WBM Technologies had a repeatable problem: custom meeting room technology implementations that reinvented the wheel for every client. I saw an opportunity to productize.
🔎 Overview
WBM’s business model was built on custom IT projects with upfront fees and ongoing Managed Service Provider (MSP) contracts. This worked, but left money on the table. We kept hearing the same client pain point: “Our meeting room experience is broken; people can’t connect, quality is poor, technology doesn’t work.”
Coming from DIRTT where I’d worked extensively with integrated meeting technology, I recognized this as a highly repeatable problem that would benefit from standardized solutions. The timing was right: Microsoft was pushing Teams Rooms and meeting technology hard, and clients needed help implementing it well.
đź“‹ Approach
Product Definition
I defined a “Managed Meeting Room” solution with a modular structure:
- Core offering: 24/7 support, room scheduling, meeting access
- Service tiers: On-site vs. virtual concierge options
- Add-ons: Custom training programs, white-label options, expanded Microsoft suite integration
This menu-based approach let sales tailor configurations on a sliding scale whilst benefiting from repeatable go-to-market motion and standardized delivery.
Sales Enablement
The shift to productized offerings required sales training and new collateral. I developed:
- Pitch decks and one-pagers for standard configurations
- Talk tracks to build confidence: “We know meeting rooms are broken. We can fix it.”

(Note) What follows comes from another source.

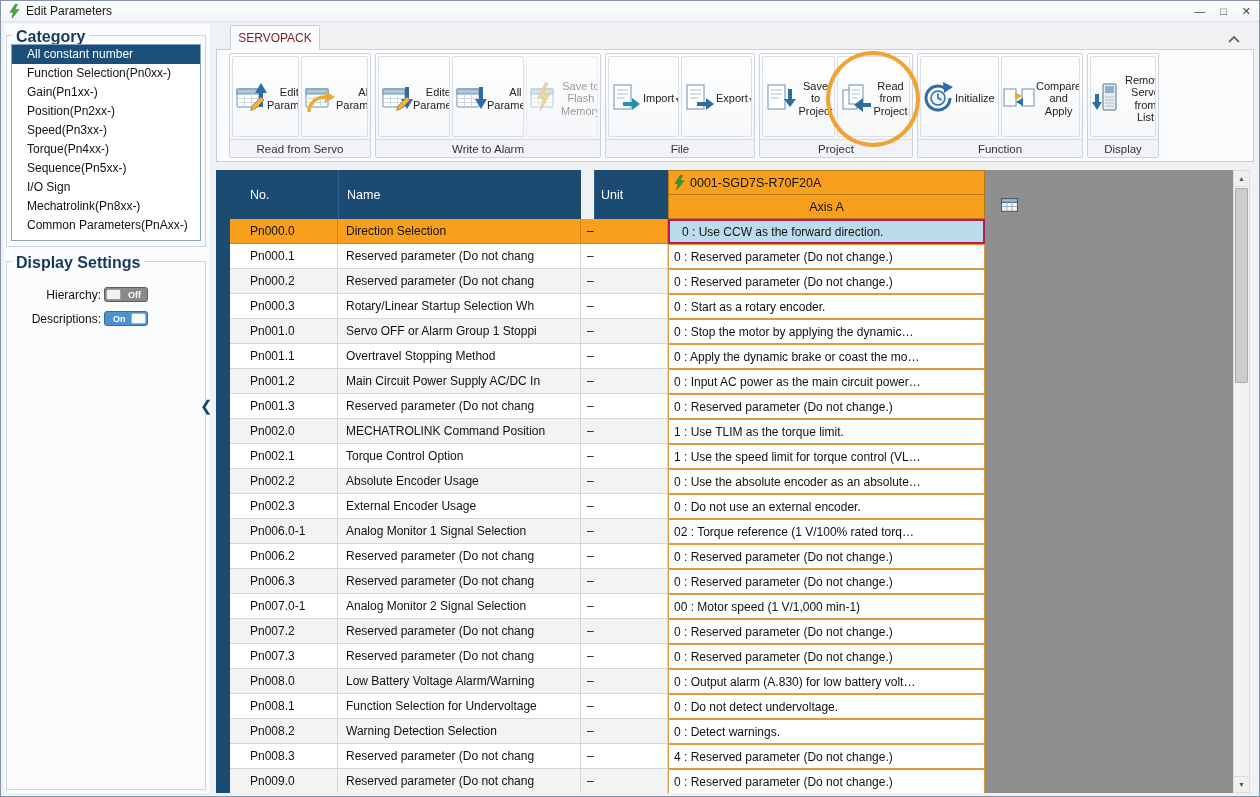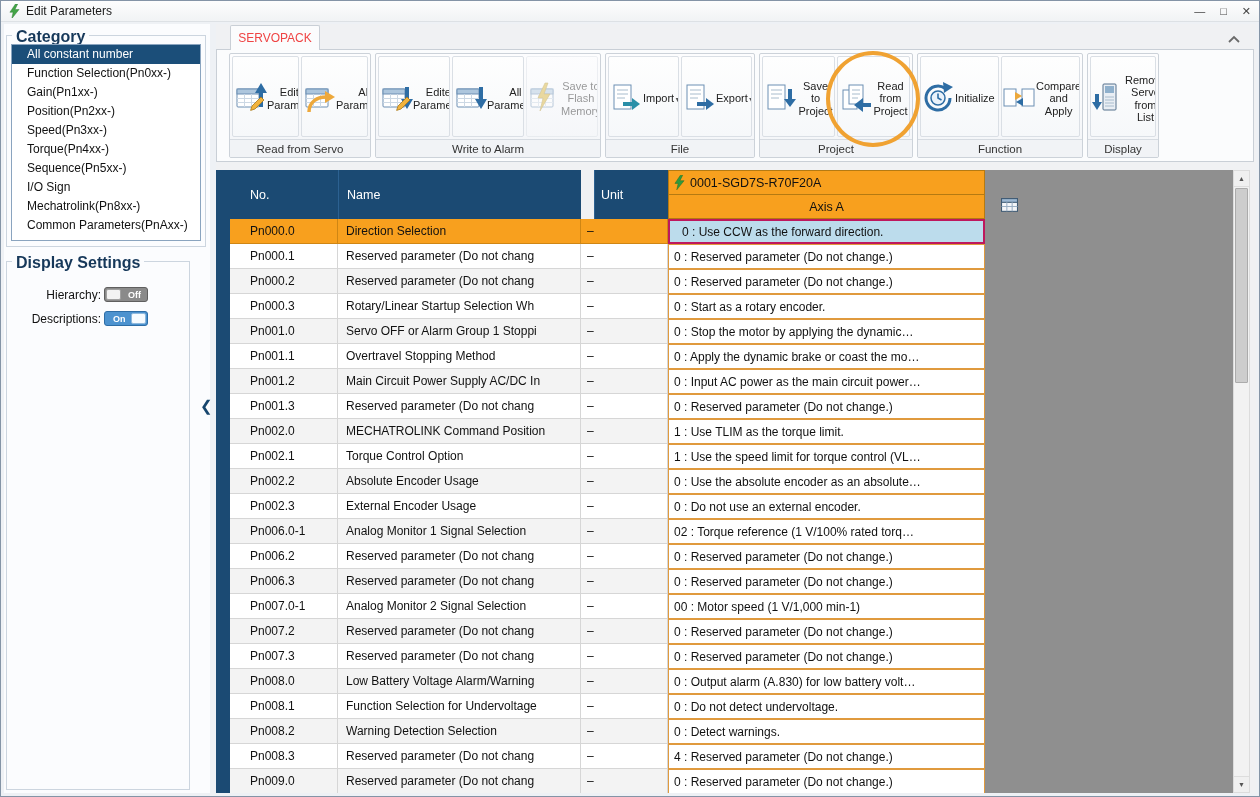"SERVOPACK" .tab { color: #ef4444 -> #7f1d1d }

- Objection handling guides
- Signal identification training: when to pitch the product vs. pursue custom deals
The key message to sales: productization reduces load on custom work, but we can still respond when clients truly need bespoke solutions.
Go-to-Market Strategy
I positioned this as an account-based, challenger sale: proactively identifying organizations with poor meeting experiences and offering the fix. We co-marketed with Microsoft, which provided credibility and access to market development funds.
📊 Results
Revenue Impact
- $1.3M in new revenue within 6 months of launch
- Net new business, not cannibalization of existing custom work
- Close rates improved from 24% to 47% for commercial opportunities involving productized services
Business Transformation
The productization unlocked scalability. Instead of starting from scratch with every meeting room project, sales could present proven packages with predictable pricing, scope, and delivery timelines. This reduced sales cycles and increased win rates.
Microsoft Partnership
The productized approach positioned WBM as a serious Microsoft partner. I leveraged this to secure $400K in Microsoft market development funds, further accelerating growth and co-marketing opportunities.
Key Learning
Productization isn’t about eliminating customization: it’s about creating a strong foundation that handles 80% of use cases, letting you reserve custom work for clients who genuinely need it. The menu-based approach gave sales flexibility while maintaining delivery efficiency.